- [Selected excerpt]
···

U.S. National Debt Tops $38 Trillion Amid Shutdown
U.S. National Debt Tops $38 Trillion Amid Shutdown

U.S. National Debt Tops $38 Trillion Amid Shutdown

News summary

The U.S. gross national debt surpassed $38.02 trillion on Oct. 21 amid a federal government shutdown, marking the fastest $1 trillion increase outside the COVID-19 pandemic. Treasury daily reports show the jump from $37 trillion in August to $38 trillion in October, and the debt rose from about $34 trillion in January 2024 to $38 trillion by October 2025, equal to more than $110,000 per American. Analysts and budget experts warn accelerating debt and surging interest costs — roughly $4 trillion paid over the past decade and an estimated $14 trillion over the next ten years — will raise borrowing costs, risk higher inflation, crowd out private investment and strain future generations. The Congressional Budget Office projects roughly $88 trillion in federal spending versus about $65 trillion in revenue over the next decade, which would push deficits and debt higher as entitlement costs and interest expenses grow. The administration credits policy changes and higher revenue for recent deficit reductions, while fiscal experts and advocacy groups urge spending restraint and structural reforms; public figures including Michael Peterson have sounded alarms and Elon Musk has suggested transformative technologies like AI and robotics could avert a fiscal crisis.

···

(Items from a dataset)

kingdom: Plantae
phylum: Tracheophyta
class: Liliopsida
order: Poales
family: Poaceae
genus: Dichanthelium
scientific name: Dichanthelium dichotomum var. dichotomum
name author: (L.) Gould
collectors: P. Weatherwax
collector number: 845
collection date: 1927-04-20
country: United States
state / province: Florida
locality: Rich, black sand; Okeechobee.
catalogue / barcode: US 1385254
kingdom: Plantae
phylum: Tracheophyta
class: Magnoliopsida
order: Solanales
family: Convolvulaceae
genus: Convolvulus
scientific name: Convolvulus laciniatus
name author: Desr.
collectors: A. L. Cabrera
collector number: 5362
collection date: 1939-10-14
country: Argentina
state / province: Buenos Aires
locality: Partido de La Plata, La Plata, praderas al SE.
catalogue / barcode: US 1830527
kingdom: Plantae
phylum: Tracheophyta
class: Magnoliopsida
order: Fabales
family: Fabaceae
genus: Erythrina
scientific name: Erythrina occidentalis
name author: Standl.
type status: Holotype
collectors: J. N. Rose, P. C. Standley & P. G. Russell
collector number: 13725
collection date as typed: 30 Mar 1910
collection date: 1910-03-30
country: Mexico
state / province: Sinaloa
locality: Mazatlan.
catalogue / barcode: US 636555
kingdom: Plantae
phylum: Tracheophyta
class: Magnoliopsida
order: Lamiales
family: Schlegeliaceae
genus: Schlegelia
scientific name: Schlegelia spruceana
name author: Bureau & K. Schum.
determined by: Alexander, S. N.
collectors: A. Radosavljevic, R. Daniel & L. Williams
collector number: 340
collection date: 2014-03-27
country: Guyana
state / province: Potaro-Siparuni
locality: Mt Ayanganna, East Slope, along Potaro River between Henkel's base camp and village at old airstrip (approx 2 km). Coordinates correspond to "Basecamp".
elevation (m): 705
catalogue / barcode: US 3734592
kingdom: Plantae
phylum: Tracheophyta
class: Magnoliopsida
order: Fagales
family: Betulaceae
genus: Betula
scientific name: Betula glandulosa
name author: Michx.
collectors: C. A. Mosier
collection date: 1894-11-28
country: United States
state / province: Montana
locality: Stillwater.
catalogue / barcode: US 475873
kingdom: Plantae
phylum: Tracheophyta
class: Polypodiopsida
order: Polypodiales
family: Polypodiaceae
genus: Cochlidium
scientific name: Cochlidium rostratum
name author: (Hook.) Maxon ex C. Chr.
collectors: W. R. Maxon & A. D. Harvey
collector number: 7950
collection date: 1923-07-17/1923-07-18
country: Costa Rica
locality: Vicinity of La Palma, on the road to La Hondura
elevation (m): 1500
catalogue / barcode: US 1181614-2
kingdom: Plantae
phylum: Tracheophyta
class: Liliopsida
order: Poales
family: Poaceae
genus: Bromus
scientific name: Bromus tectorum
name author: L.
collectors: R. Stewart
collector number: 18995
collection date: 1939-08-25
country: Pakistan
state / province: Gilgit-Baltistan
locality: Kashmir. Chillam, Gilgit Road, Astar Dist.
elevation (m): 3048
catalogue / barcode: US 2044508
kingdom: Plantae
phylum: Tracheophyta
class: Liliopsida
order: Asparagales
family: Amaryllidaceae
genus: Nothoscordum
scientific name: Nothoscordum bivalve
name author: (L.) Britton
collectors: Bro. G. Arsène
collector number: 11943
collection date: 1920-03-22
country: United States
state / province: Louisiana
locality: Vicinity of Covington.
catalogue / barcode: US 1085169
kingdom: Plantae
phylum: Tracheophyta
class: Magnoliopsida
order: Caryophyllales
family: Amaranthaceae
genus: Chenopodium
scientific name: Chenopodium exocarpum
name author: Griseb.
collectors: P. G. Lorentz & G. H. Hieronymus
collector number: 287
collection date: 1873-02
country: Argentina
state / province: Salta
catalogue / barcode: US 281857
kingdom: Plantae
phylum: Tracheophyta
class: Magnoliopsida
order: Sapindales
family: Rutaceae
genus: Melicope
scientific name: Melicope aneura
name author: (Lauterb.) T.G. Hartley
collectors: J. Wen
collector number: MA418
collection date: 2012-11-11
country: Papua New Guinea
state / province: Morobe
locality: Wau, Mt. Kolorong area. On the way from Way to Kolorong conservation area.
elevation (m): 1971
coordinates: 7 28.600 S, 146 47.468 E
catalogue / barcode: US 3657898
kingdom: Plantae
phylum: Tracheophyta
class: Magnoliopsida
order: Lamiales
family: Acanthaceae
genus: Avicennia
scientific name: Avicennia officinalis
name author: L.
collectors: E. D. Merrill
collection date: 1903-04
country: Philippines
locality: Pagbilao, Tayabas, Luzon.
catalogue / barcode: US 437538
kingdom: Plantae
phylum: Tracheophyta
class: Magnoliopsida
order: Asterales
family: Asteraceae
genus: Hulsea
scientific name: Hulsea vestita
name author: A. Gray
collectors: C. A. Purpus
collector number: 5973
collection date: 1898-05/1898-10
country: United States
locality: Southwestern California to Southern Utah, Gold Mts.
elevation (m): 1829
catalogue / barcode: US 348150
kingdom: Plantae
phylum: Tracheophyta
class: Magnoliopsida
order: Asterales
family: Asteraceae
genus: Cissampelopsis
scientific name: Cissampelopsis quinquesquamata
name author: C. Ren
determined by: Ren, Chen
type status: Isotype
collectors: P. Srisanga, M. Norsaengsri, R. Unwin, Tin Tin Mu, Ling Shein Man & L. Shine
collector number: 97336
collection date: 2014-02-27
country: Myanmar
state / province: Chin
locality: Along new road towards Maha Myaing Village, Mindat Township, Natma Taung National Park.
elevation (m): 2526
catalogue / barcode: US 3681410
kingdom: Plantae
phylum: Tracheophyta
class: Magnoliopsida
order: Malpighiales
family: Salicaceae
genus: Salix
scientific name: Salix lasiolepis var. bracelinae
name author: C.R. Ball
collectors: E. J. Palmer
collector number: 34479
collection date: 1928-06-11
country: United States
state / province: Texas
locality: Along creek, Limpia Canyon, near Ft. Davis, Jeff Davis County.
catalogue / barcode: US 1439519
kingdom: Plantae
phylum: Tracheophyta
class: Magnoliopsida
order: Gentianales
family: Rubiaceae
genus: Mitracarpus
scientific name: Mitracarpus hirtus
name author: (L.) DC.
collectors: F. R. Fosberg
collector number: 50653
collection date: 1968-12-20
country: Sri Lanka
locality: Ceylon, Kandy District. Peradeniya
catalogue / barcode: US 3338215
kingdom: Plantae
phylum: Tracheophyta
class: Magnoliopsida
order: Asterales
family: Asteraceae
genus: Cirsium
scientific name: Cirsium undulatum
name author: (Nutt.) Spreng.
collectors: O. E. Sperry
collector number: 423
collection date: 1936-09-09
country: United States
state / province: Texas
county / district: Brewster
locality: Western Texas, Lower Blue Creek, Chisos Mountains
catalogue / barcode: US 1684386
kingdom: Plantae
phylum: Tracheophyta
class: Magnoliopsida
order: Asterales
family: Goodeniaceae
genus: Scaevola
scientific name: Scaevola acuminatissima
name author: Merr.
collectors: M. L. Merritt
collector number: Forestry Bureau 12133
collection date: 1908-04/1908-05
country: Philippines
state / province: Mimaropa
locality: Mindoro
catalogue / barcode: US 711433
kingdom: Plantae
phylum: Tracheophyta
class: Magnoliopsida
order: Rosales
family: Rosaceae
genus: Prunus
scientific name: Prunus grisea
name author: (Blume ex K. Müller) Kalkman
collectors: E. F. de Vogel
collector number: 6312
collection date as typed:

···

- [Your tasks]
A: Summarize the news summary on the U.S. national debt in two sentences.
B: According to the news summary on the U.S. national debt, about how much was the debt in January 2024?

- [Task-by-task results]
A: The U.S. gross national debt passed $38.02 trillion on Oct. 21 during a federal government shutdown, the fastest $1 trillion rise outside the COVID-19 pandemic and equal to more than $110,000 per American. Analysts warn that growing debt and interest costs, estimated at $14 trillion over the next ten years, will raise borrowing costs and strain future generations, while the Congressional Budget Office projects about $88 trillion in spending against roughly $65 trillion in revenue over the next decade.

B: About $34 trillion.